Bicyclams have recently been identified as potent and selective inhibitors of human immunodeficiency virus type 1 (HIV-1) and type 2 (HIV-2) replication. The prototype of this series, JM3100 exhibits anti-HIV potency at concentrations ranging from 0.001 to 0.01 micrograms/ml. JM3100 proved to be active when tested against HIV strains resistant to the reverse transcriptase (RT) inhibitors 3'-azido-3'-deoxythymidine (AZT), 2',3'-dideoxyinosine (DDI), 3TC, alpha APA and TIBO, at roughly the same concentrations as for the wild-type strain.
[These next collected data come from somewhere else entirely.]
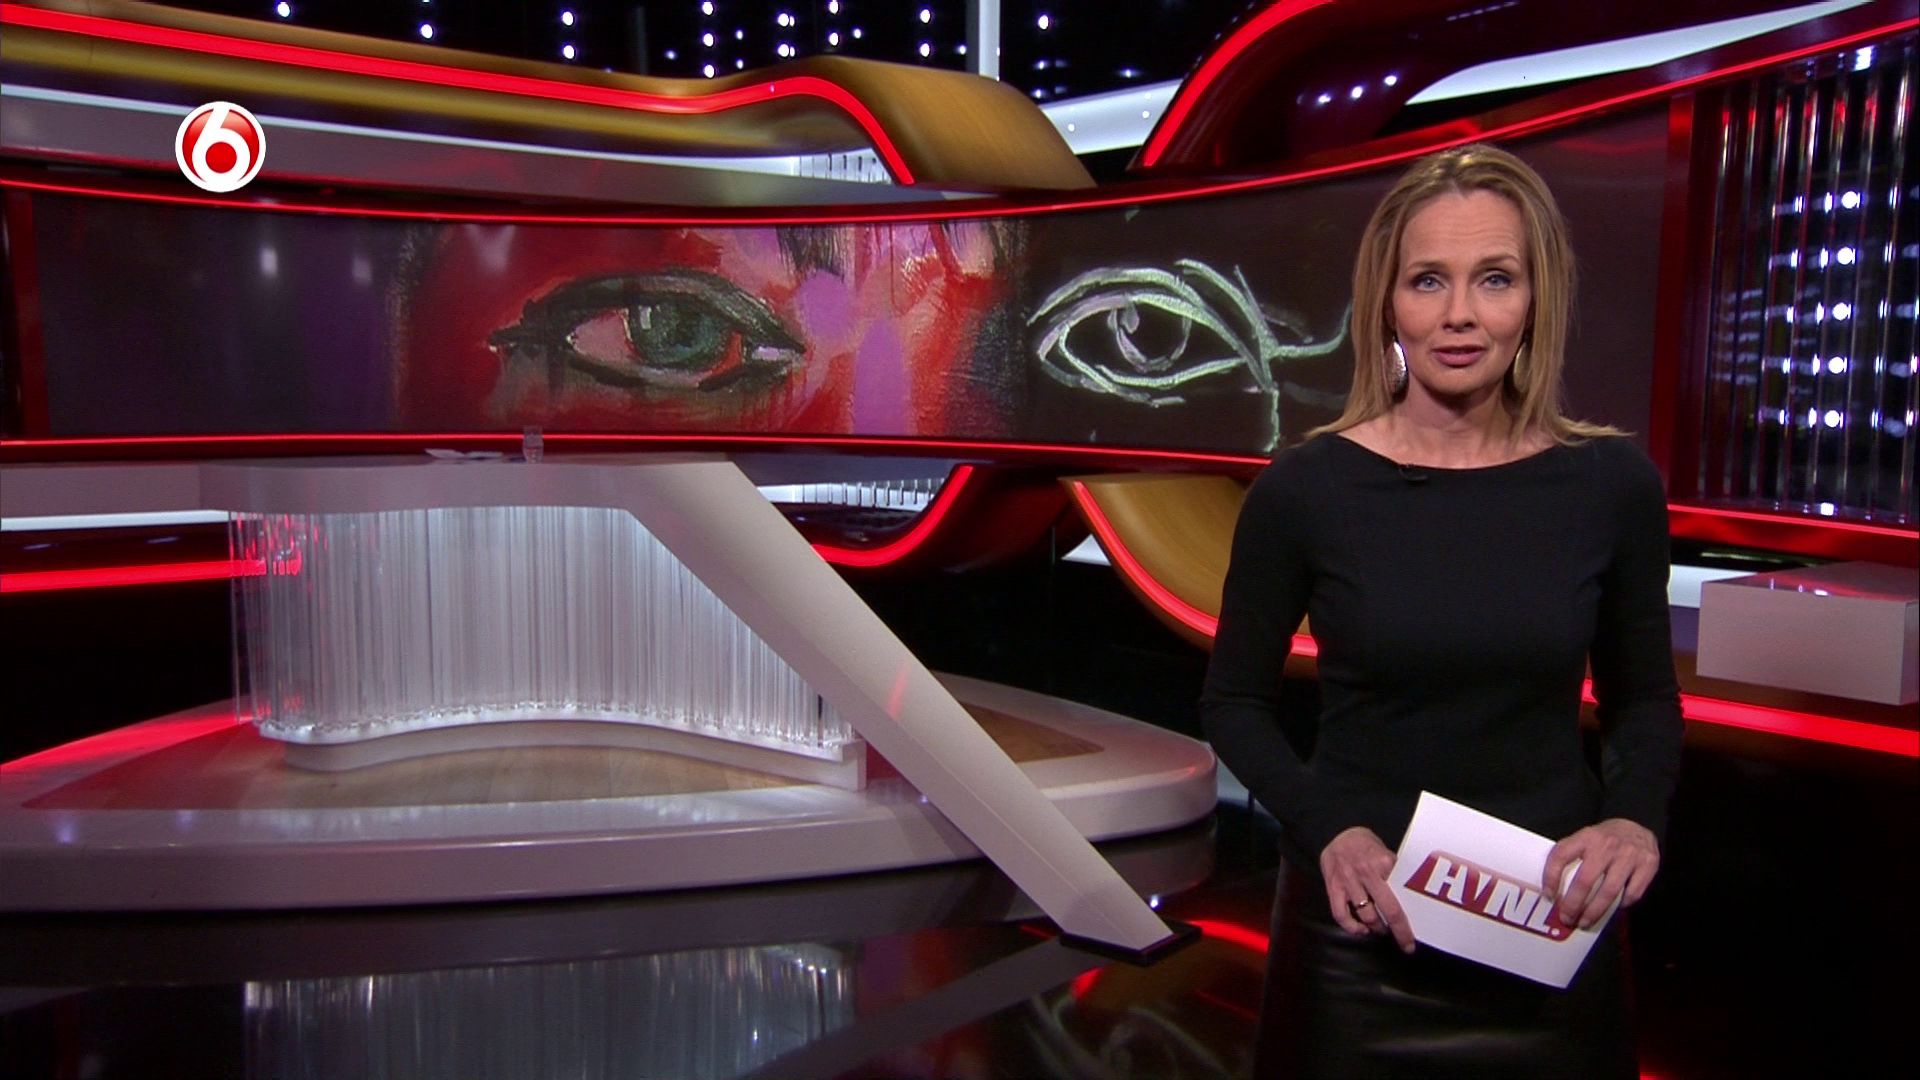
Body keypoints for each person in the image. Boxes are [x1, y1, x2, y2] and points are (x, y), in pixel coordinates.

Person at [1199, 143, 1683, 1078]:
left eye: (1494, 278)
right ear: (1387, 301)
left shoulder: (1611, 484)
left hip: (1548, 926)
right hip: (1361, 929)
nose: (1460, 313)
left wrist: (1633, 820)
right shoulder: (1307, 489)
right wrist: (1328, 830)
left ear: (1536, 298)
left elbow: (1644, 700)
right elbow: (1234, 702)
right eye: (1429, 280)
The virus was passaged in vitro in the presence of increasing concentrations of either TIBO or alpha APA alone or in combination with JM3100. The combination between TIBO, or alpha APA, and JM3100 delayed the development of TIBO- and alpha APA-resistant strains, without emergence of resistance to JM3100. In separate experiments, it took more than 60 passages (300 days) in MT-4 cells and 20 passages (140 days) in peripheral blood lymphocyte (PBL) cells for the virus to become resistant to JM3100. The JM3100-resistant virus showed cross-resistance to sulfated polysaccharides such as dextran sulfate (DS), pentosan sulfate (PS), heparin and cyclodextrin sulfate (CDS), suggesting that these compounds may share a common mechanism of action. Furthermore, the inhibitory effect of JM3100 on virus-induced syncytium formation was enhanced in the presence of heparin. The results presented here provide further support for the bicyclams as attractive candidate drugs for the chemotherapy of HIV infections.